Elle rappelle que la lèpre demeure une maladie contagieuse, qui affecte la peau et se manifeste par des taches sur le corps humain.

Une victime de la lèpre témoigne : « J’ai vécu cinq ans avec cette maladie. Lorsque je recevais des traitements, les médecins m’ont conseillé d’aller à Oicha, car c’est là qu’on prend en charge les lépreux ».

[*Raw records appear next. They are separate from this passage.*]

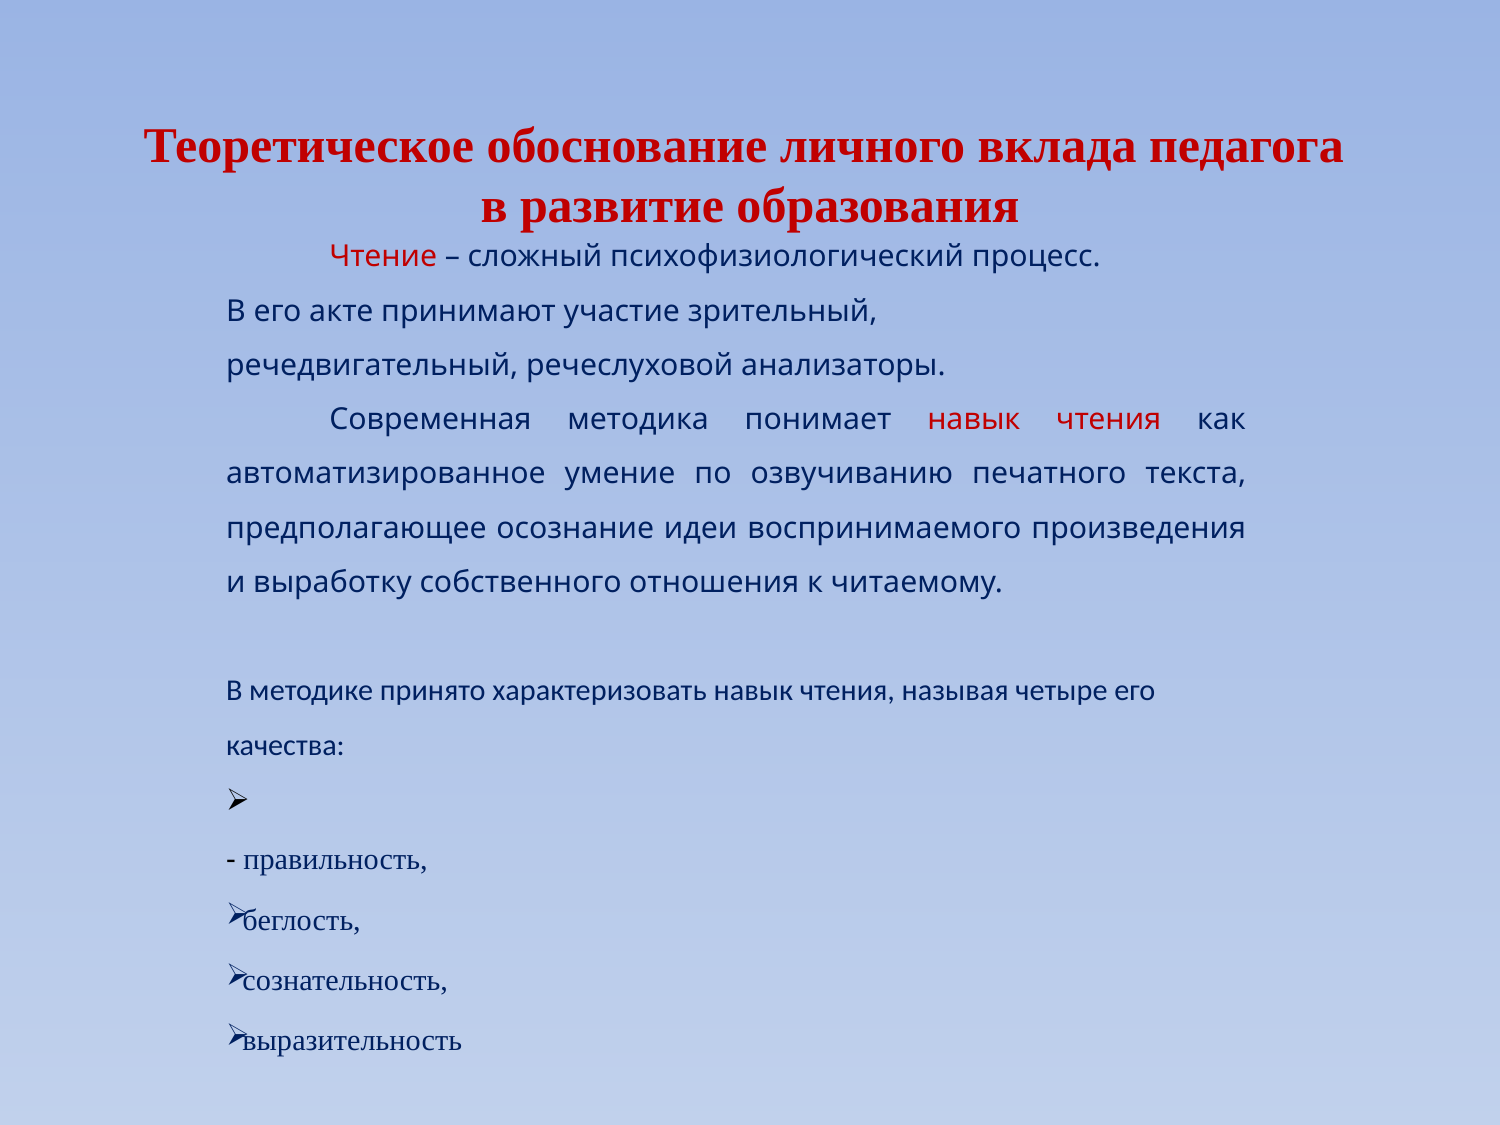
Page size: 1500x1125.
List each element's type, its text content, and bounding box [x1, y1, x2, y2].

title Теоретическое обоснование личного вклада педагога в развитие образования [112, 66, 1388, 339]
subtitle Чтение – сложный психофизиологический процесс. В его акте принимают участие зрительный, речедвигательный, речеслуховой анализаторы. Современная методика понимает навык чтения как автоматизированное умение по озвучиванию печатного текста, предполагающее осознание идеи воспринимаемого произведения и выработку собственного отношения к читаемому. В методике принято характеризовать навык чтения, называя четыре его качества: - правильность, беглость, сознательность, выразительность [210, 210, 1261, 1071]
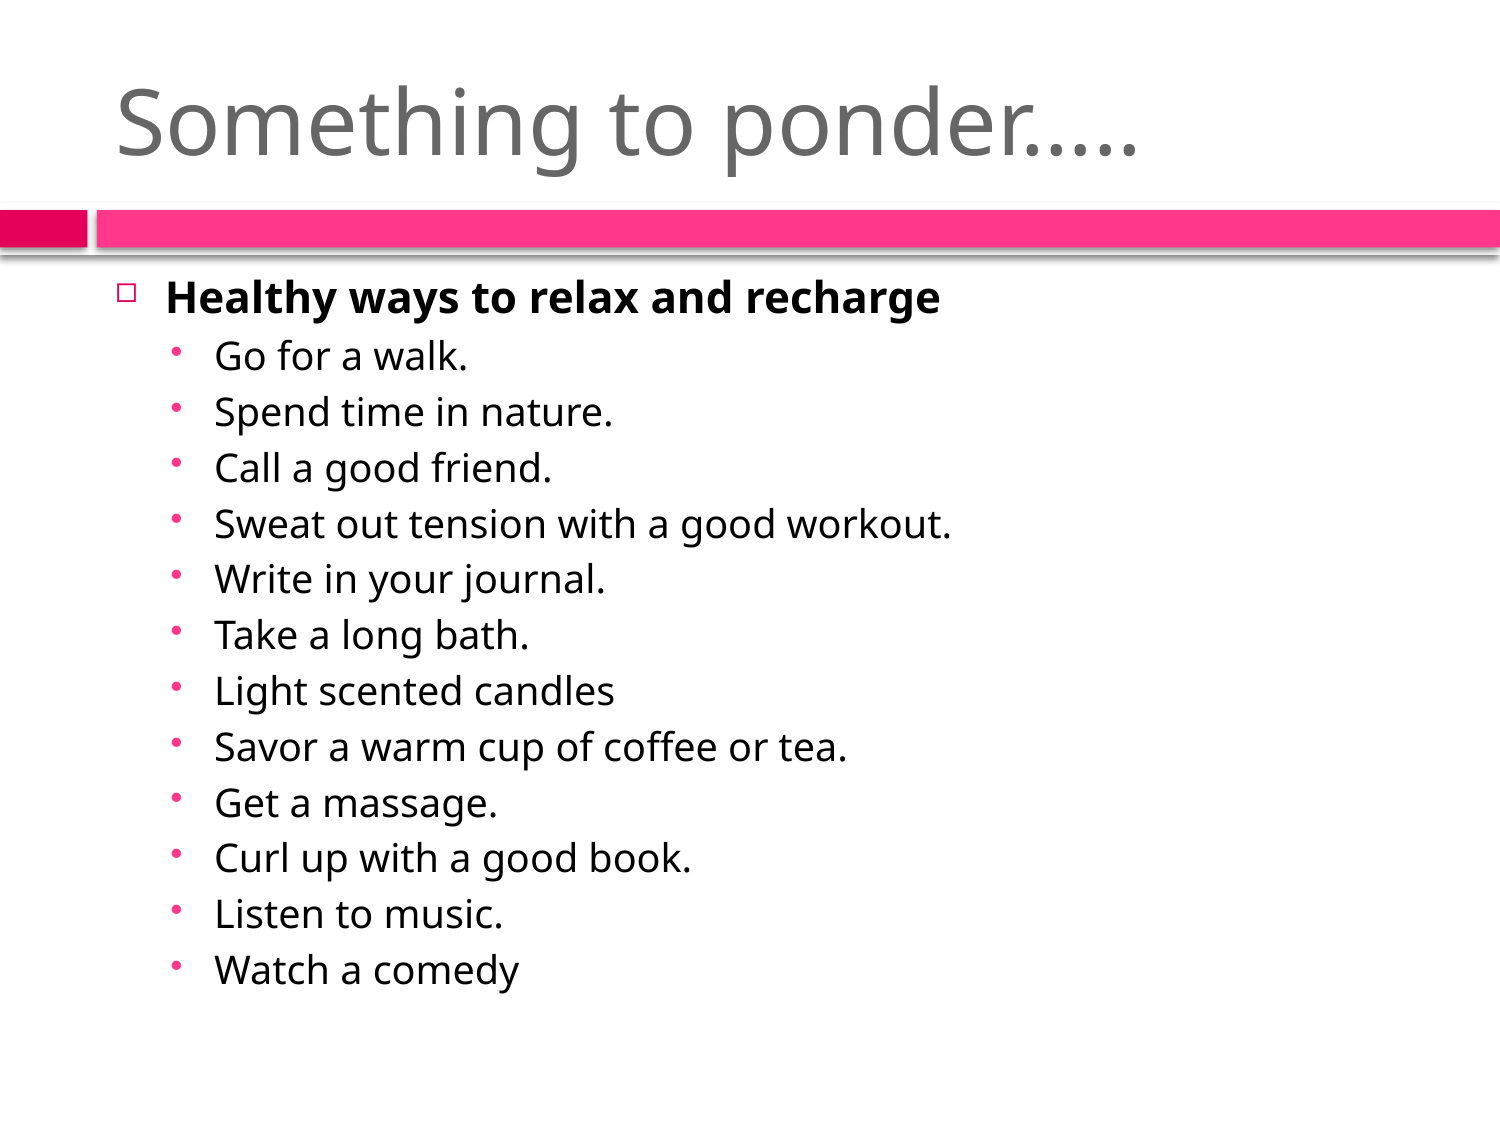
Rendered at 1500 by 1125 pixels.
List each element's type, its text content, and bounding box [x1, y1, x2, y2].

list Healthy ways to relax and recharge Go for a walk. Spend time in nature. Call a good friend. Sweat out tension with a good workout. Write in your journal. Take a long bath. Light scented candles Savor a warm cup of coffee or tea. Get a massage. Curl up with a good book. Listen to music. Watch a comedy [100, 262, 1438, 1000]
title Something to ponder….. [100, 37, 1438, 200]
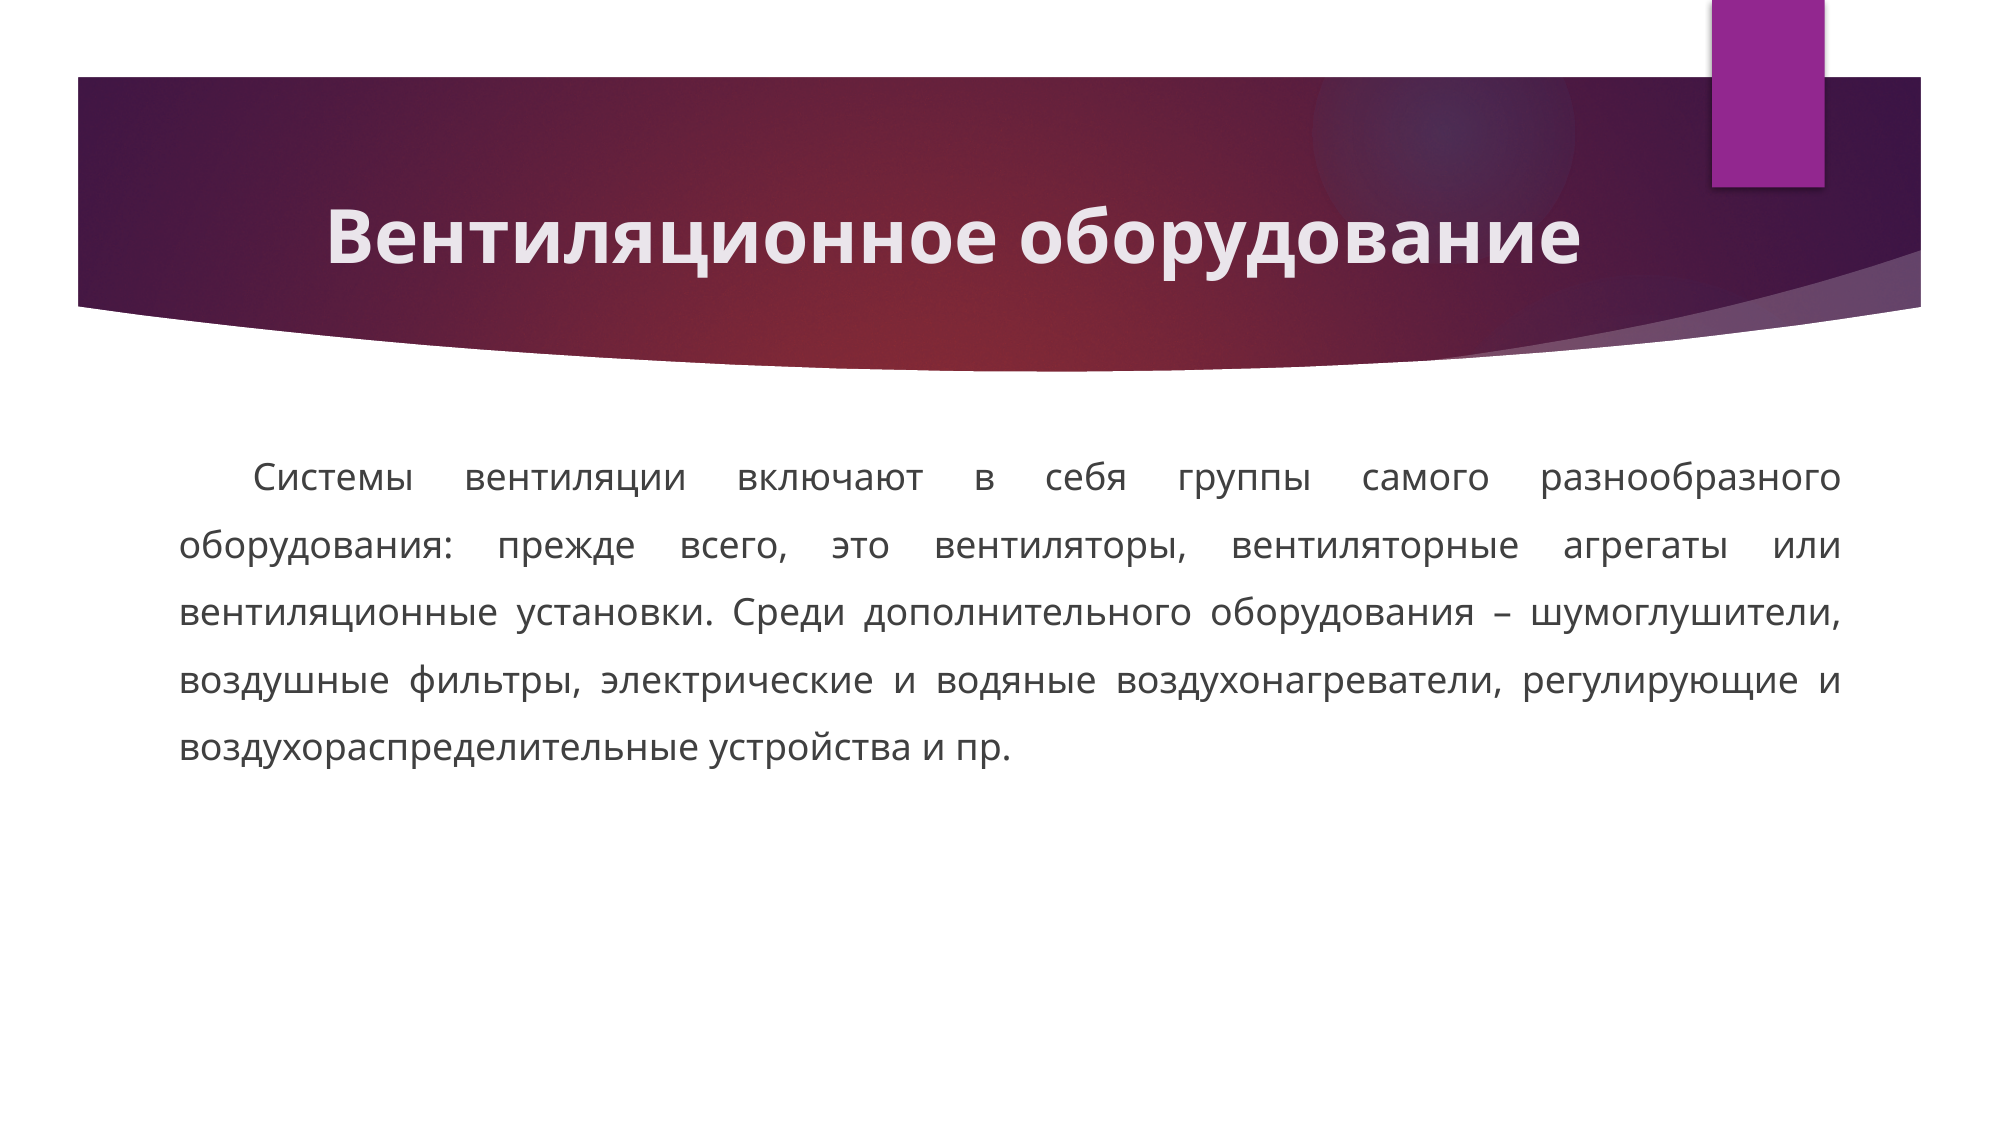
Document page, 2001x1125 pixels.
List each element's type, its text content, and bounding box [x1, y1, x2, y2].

title Вентиляционное оборудование [235, 175, 1673, 292]
list Системы вентиляции включают в себя группы самого разнообразного оборудования: прежде всего, это вентиляторы, вентиляторные агрегаты или вентиляционные установки. Среди дополнительного оборудования – шумоглушители, воздушные фильтры, электрические и водяные воздухонагреватели, регулирующие и воздухораспределительные устройства и пр. [163, 423, 1858, 984]
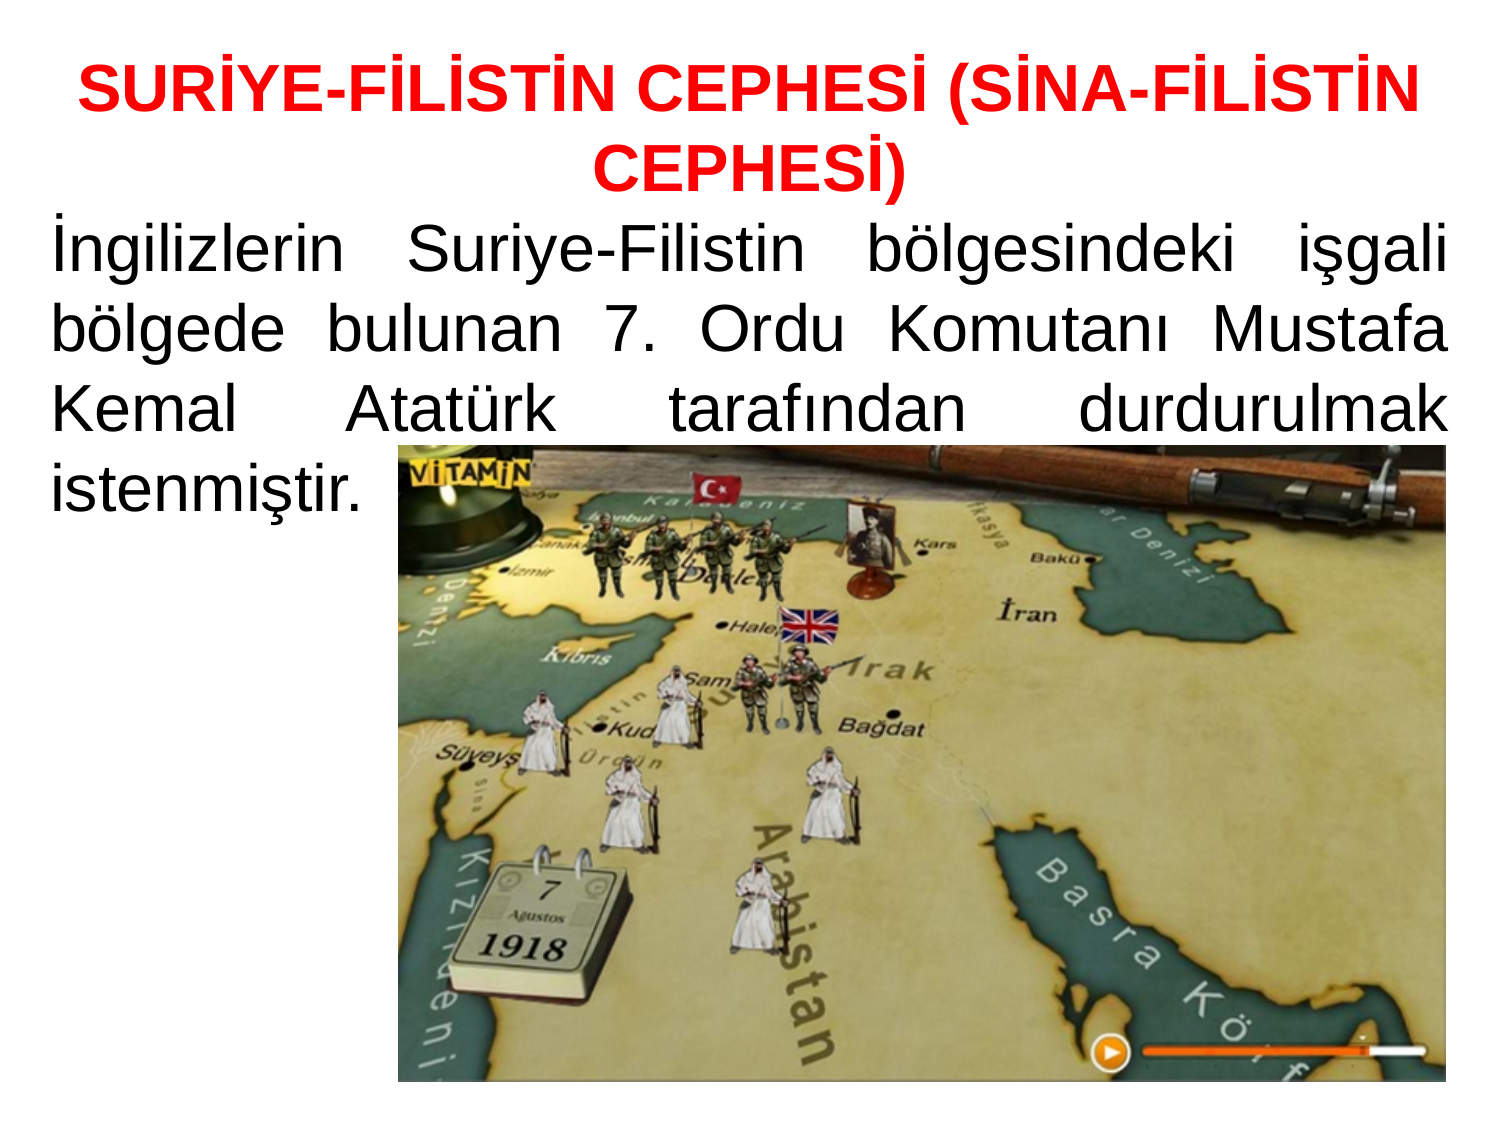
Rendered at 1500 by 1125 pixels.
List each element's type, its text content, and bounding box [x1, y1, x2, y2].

picture [398, 445, 1446, 1082]
text_box SURİYE-FİLİSTİN CEPHESİ (SİNA-FİLİSTİN CEPHESİ) İngilizlerin Suriye-Filistin bölgesindeki işgali bölgede bulunan 7. Ordu Komutanı Mustafa Kemal Atatürk tarafından durdurulmak istenmiştir. [35, 37, 1465, 533]
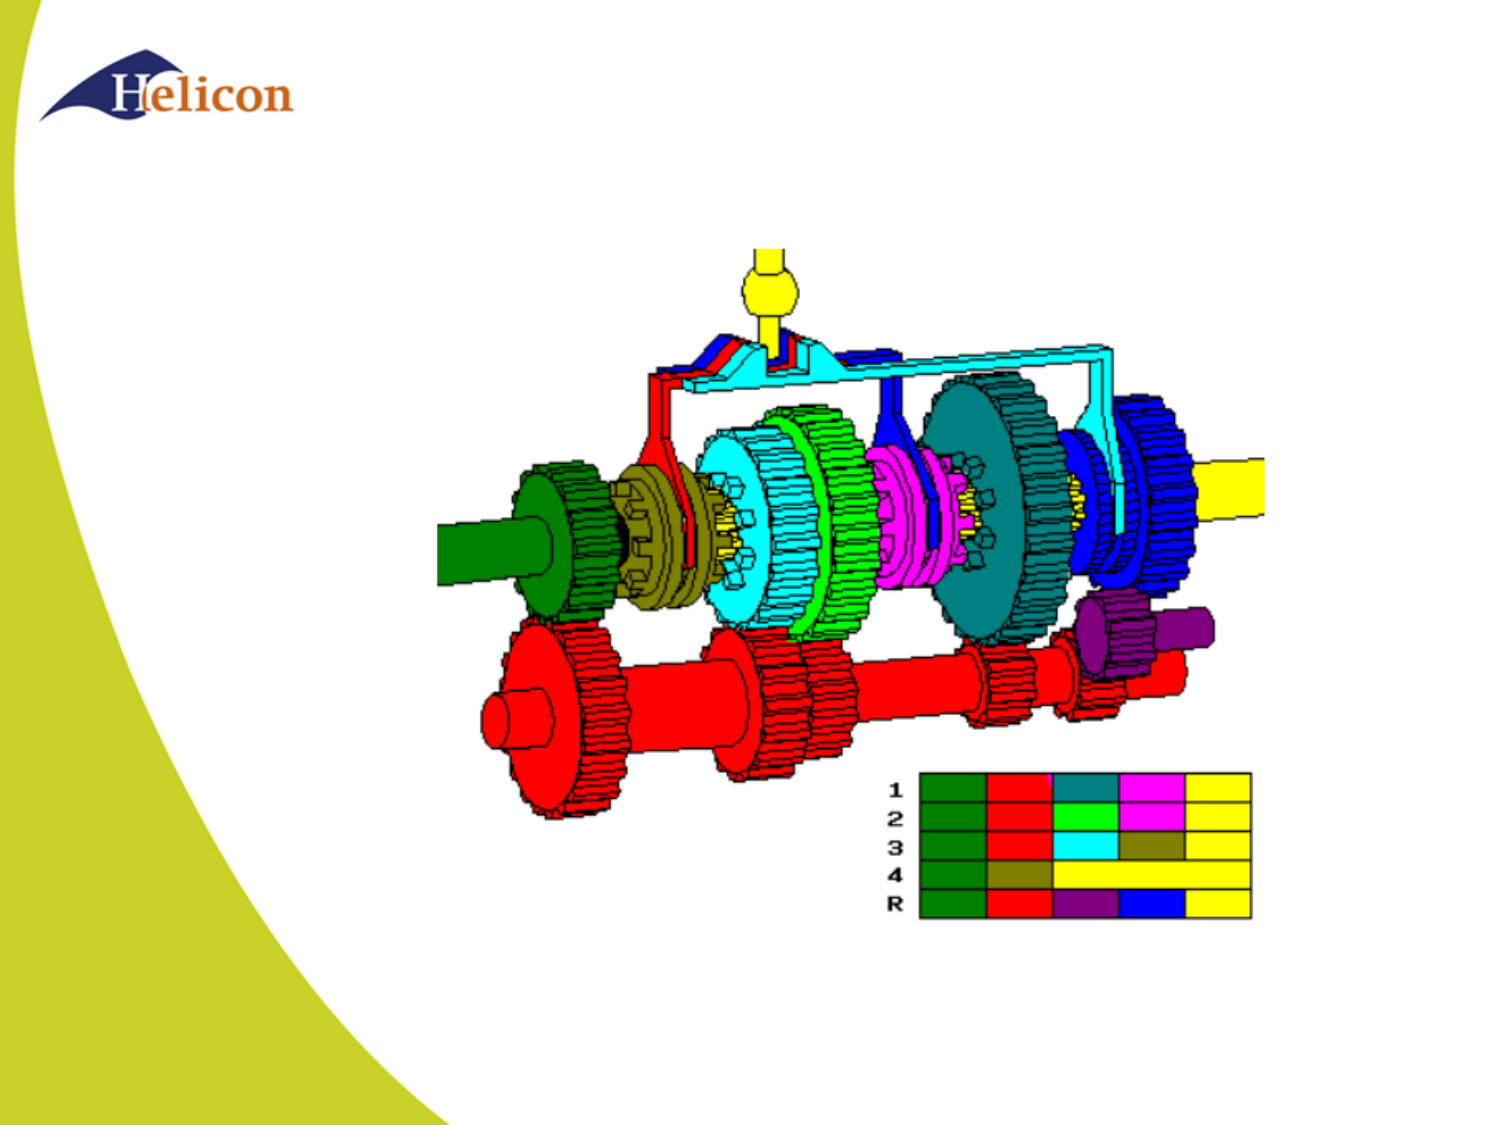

Fidèle Mutaka, superviseur provincial à la coordination nationale de la lutte contre la lèpre et la tuberculose au Nord-Kivu, explique : « Il n’y a pas de vaccin pour la lèpre. La prévention repose sur un dépistage précoce. Il faut vérifier sa peau pour détecter d’éventuelles taches. Si des taches apparaissent, il est essentiel de se faire dépister rapidement afin d’assurer une prise en charge précoce, ce qui permet à la personne de guérir sans handicap ».

 

« Le traitement de la lèpre est gratuit. Des partenaires nous aident à fournir des médicaments, et les malades sont soignés gratuitement dans le centre de santé le plus proche. Le programme est intégré dans les centres de santé, où les malades sont dépistés et reçoivent leurs médicaments », précise-t-il.

La journée mondiale des lépreux vise à sensibiliser la population sur les dangers que représente cette maladie dans la société, et à encourager le dépistage précoce pour lutter contre cette infection cutanée.